Knowing which pattern applies saves time on the wrong fix.
Before you start
A few things to confirm so the Nvidia device fix goes cleanly:
- Latest firmware downloaded if you're going to update.
- Warranty + support contract status checked. opening sealed parts may void it.
- Backup of current configuration (where applicable) taken.
- Spare parts on hand if you anticipate replacement.
- Adequate workspace, lighting, and time, rushing causes regressions.
How to confirm it's actually fixed
On a Nvidia device, the test is rarely "reboot and see". Use this list:
- Active reproduction: trigger the original failure path on purpose.
- Indirect reproduction: do an activity that would expose the same subsystem.
- Status indicator review: every LED / display / app status should be green.
- 24-hour soak: leave the device under normal load overnight; check the next morning.
- Telemetry check: review the device or app's diagnostic log for new error entries.
Escalation guide
For a Nvidia device, the right escalation depends on impact:
- Cosmetic / minor: log a ticket via the Nvidia app or web portal. Response 1-3 business days.
- Mid-impact: phone support. Have your serial number ready.

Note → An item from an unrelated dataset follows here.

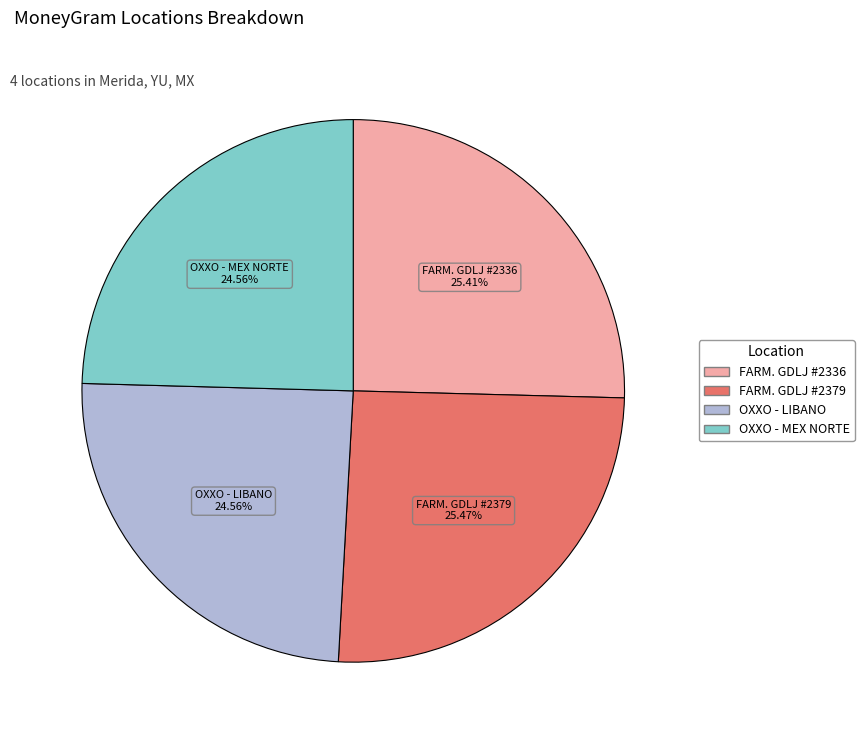

Does any single category account for the majority?

No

- Critical (production down, safety issue): in-person dealer / TAC visit. Bring proof of purchase.
- Out of warranty: third-party repair shop with manufacturer-certified technicians.

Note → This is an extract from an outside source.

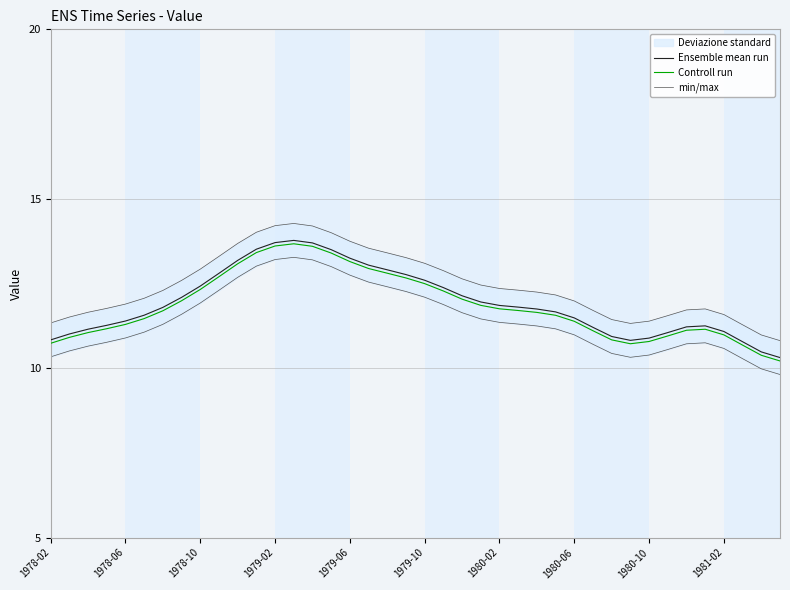

Which series has the widest spread of values?

Ensemble mean run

More frequently asked questions
Should I update firmware first or last?
Update firmware first if a release note specifically mentions your symptom. Otherwise, finish the troubleshooting flow first, then update; that way you can isolate whether the update or the underlying fix solved it.
Is it safe to apply during business hours?
If the device is in production use, apply during a scheduled maintenance window. Most procedures need 2-15 minutes of downtime. Capture pre-change state so you can roll back if needed.
How long does this fix usually take?
Most users complete the steps in 20-45 minutes the first time, and 5-10 minutes on subsequent runs once the menu paths are familiar.
Are there safer alternatives for non-technical users?
Yes: the manufacturer's self-service troubleshooter (HP Smart, LG ThinQ, Samsung Members, similar) usually walks through the same steps in a guided UI. Use that first if you're not comfortable with menu paths.
Will the procedure work on the international variant?
Some features and firmware paths are region-locked. Check the model spec sheet to confirm your variant supports the menu option referenced. If you're outside the US/EU, look for the regional support portal.